(Page-level text extractions)
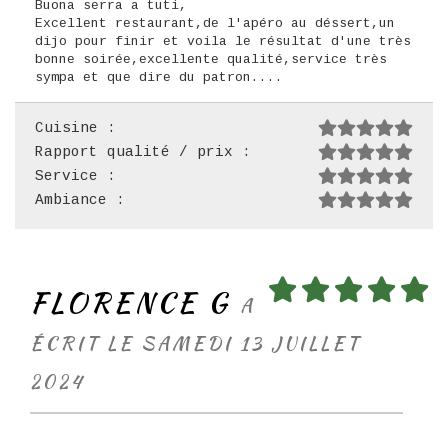
Buona serra a tuti,
Excellent restaurant,de l'apéro au déssert,un
dijo pour finir et voila le résultat d'une très
bonne soirée,excellente qualité,service très
sympa et que dire du patron....
Cuisine :
Rapport qualité / prix :
Service :
Ambiance :
FLORENCE G
A
ÉCRIT LE SAMEDI 13 JUILLET
2024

**What you should do:**
Write out all of the lines above again, switching "patron" to "chef" and changing nothing else. Omit the pictures from your answer.

**Your response:**
Buona serra a tuti,
Excellent restaurant,de l'apéro au déssert,un
dijo pour finir et voila le résultat d'une très
bonne soirée,excellente qualité,service très
sympa et que dire du chef....
Cuisine :
Rapport qualité / prix :
Service :
Ambiance :
FLORENCE G
A
ÉCRIT LE SAMEDI 13 JUILLET
2024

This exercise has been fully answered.